As an aside, it also has a very negative impact on the Federal Reserve’s ability to combat an economic and/or stock market downturn via cutting interest rates and printing money as those measures exacerbate inflation further. In fact, the Federal Reserve is working towards reducing the size of its balance sheet rather than expanding it further, meaning that expanding quantitative easing to reflate the economy is unlikely in the current environment. This means that the Federal Reserve’s hands are largely tied here, preventing it from doing much to combat the current downturn in contrast to the past two downturns when the government engaged in massive quantitative easing:
Reason #3: Greater Geopolitical Headwinds
It is no secret that geopolitical headwinds are greater today than they were in 2008. In addition to the war in Ukraine, the threat of war in East Asia, the Middle East, and potentially expanding into a global war or even nuclear war is perhaps higher than it has ever been since the end of the Cold War. Palantir’s (PLTR) CEO Alex Karp said the other day on CNBC that the chance of nuclear war is 20-30%, while Ray Dalio has repeatedly emphasized that we are transitioning into a new world order where conflict between the established great power (the United States) and the rising great power (communist China) is growing increasingly likely.

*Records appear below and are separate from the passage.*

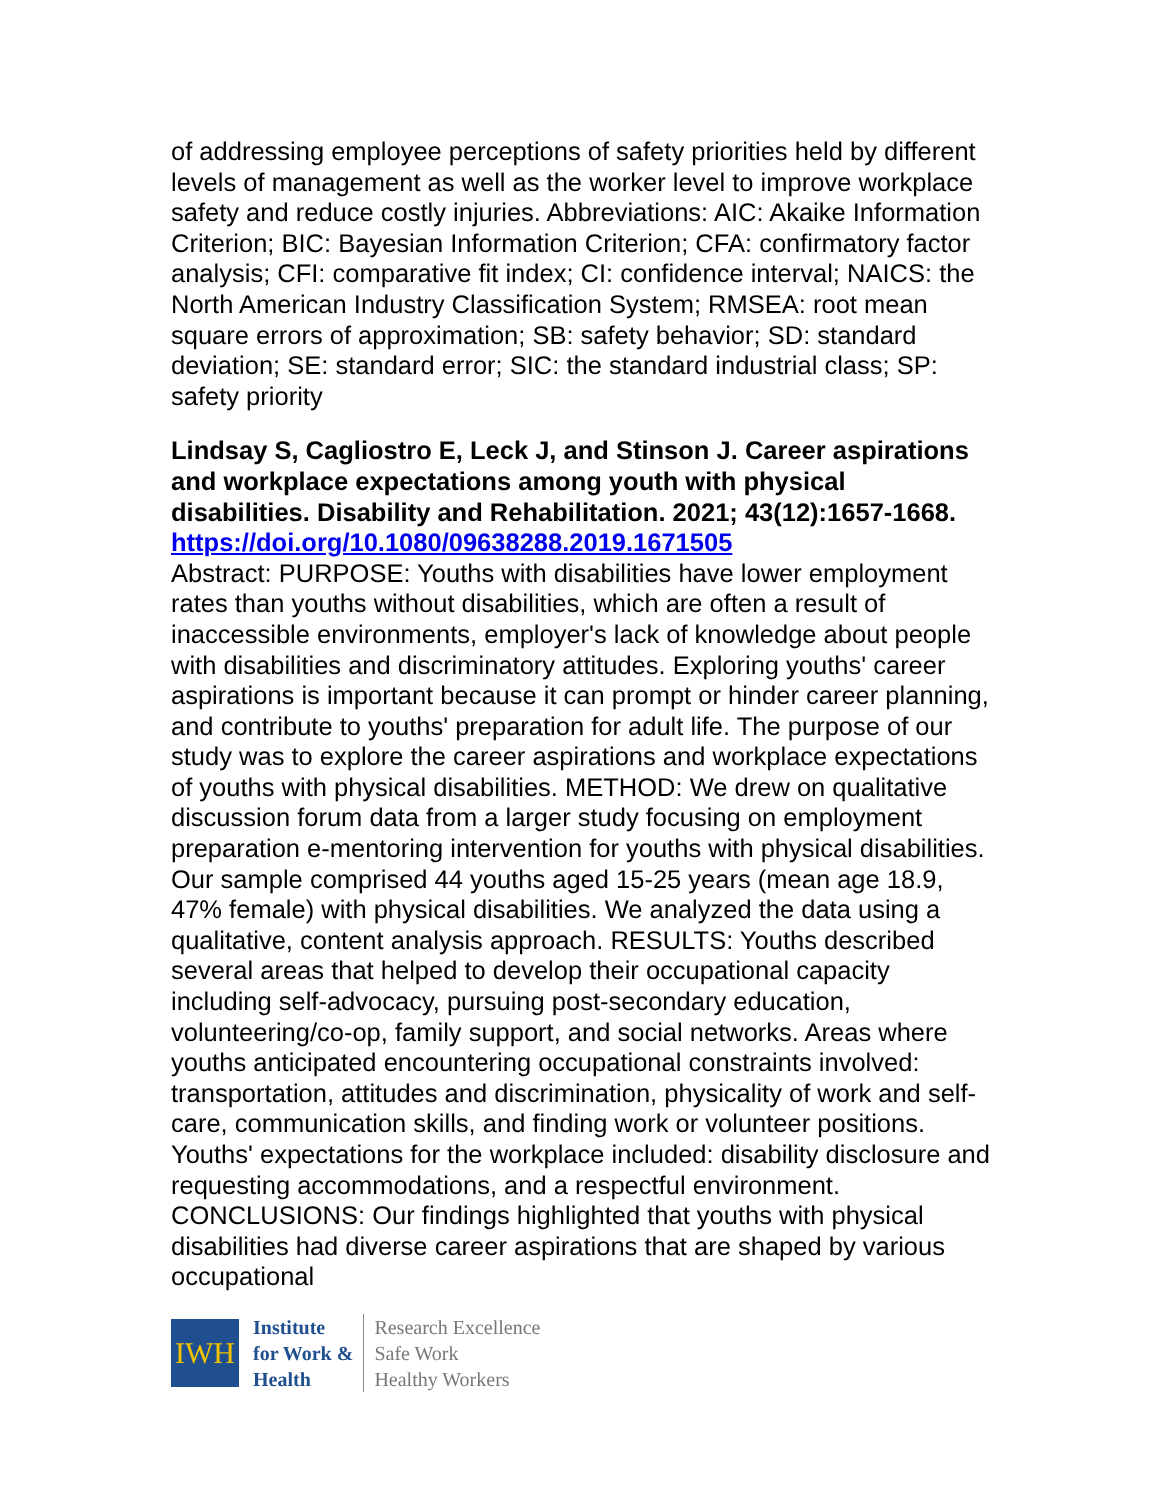of addressing employee perceptions of safety priorities held by different levels of management as well as the worker level to improve workplace safety and reduce costly injuries. Abbreviations: AIC: Akaike Information Criterion; BIC: Bayesian Information Criterion; CFA: confirmatory factor analysis; CFI: comparative fit index; CI: confidence interval; NAICS: the North American Industry Classification System; RMSEA: root mean square errors of approximation; SB: safety behavior; SD: standard deviation; SE: standard error; SIC: the standard industrial class; SP: safety priority
Lindsay S, Cagliostro E, Leck J, and Stinson J. Career aspirations and workplace expectations among youth with physical disabilities. Disability and Rehabilitation. 2021; 43(12):1657-1668.
https://doi.org/10.1080/09638288.2019.1671505
Abstract: PURPOSE: Youths with disabilities have lower employment rates than youths without disabilities, which are often a result of inaccessible environments, employer's lack of knowledge about people with disabilities and discriminatory attitudes. Exploring youths' career aspirations is important because it can prompt or hinder career planning, and contribute to youths' preparation for adult life. The purpose of our study was to explore the career aspirations and workplace expectations of youths with physical disabilities. METHOD: We drew on qualitative discussion forum data from a larger study focusing on employment preparation e-mentoring intervention for youths with physical disabilities. Our sample comprised 44 youths aged 15-25 years (mean age 18.9, 47% female) with physical disabilities. We analyzed the data using a qualitative, content analysis approach. RESULTS: Youths described several areas that helped to develop their occupational capacity including self-advocacy, pursuing post-secondary education, volunteering/co-op, family support, and social networks. Areas where youths anticipated encountering occupational constraints involved: transportation, attitudes and discrimination, physicality of work and self-care, communication skills, and finding work or volunteer positions. Youths' expectations for the workplace included: disability disclosure and requesting accommodations, and a respectful environment. CONCLUSIONS: Our findings highlighted that youths with physical disabilities had diverse career aspirations that are shaped by various occupational
IWH
Institute
for Work &
Health
Research Excellence
Safe Work
Healthy Workers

Meanwhile, we are still dealing with stubbornly persistent COVID-19 flare-ups in strategic locations such as Shanghai, China and the world appears headed for a food shortage due to fallout from the Ukraine war and lingering severe supply chain issues.
While 2020’s crash was pretty much entirely fueled by fears and uncertainty over the COVID-19 outbreak (which wound up being largely unfounded other than for the negative impacts from government lock down measures), the long-term headwinds from current geopolitical headwinds are potentially much more severe. In particular is the fact that soaring geopolitical tensions means undoubtedly reduced global trade and much higher government spending (i.e., taxes and inflation), placing serious long-term burdens on the major economies of the world.
Reason #4: Much Higher Valuations
Last, but not least, the valuations we are seeing today are much higher than they were in the lead-ups to the 2008 and 2020 crashes.
At its pre-crash peak in 2007, the S&P 500 traded at a P/E of under 19.42x.
At its pre-crash peak in 2020, the S&P 500 traded at a P/E of 23.16x.
At its peak before the recent pullback, the S&P traded at a P/E of 24.09x.
Furthermore, the Buffett Indicator – a metric that compares the U.S. Market Value to its GDP – well exceeded 200% on its recent pack, whereas it was in the neighborhood of 175% in early 2020 and just slightly in excess of 150% at its the pre-2008 crash peak.
The SPY has been on a tremendous run, combining low fees (currently expense ratio is just 0.09%) with high liquidity to amass at its peak over $450 billion in assets under management.
Index investing has become wildly popular with retail investors and SPY has given them little reason to look elsewhere, by roughly tripling investor money over the past decade while offering the most passive and liquid highly diversified investment vehicle on the planet.
However, with interest rates remaining near historic lows and very likely headed higher in the near term, inflation rates at four decade highs, geopolitical headwinds at multi-decade highs, and market valuations near historical peaks, index investors in SPY could be in for a rude awakening.
As a result, we are diligently working to build a portfolio of high quality dividend stocks – many of which have low correlation to SPY – in order to set ourselves up for potential outperformance in what could be some very rocky years for the S&P 500.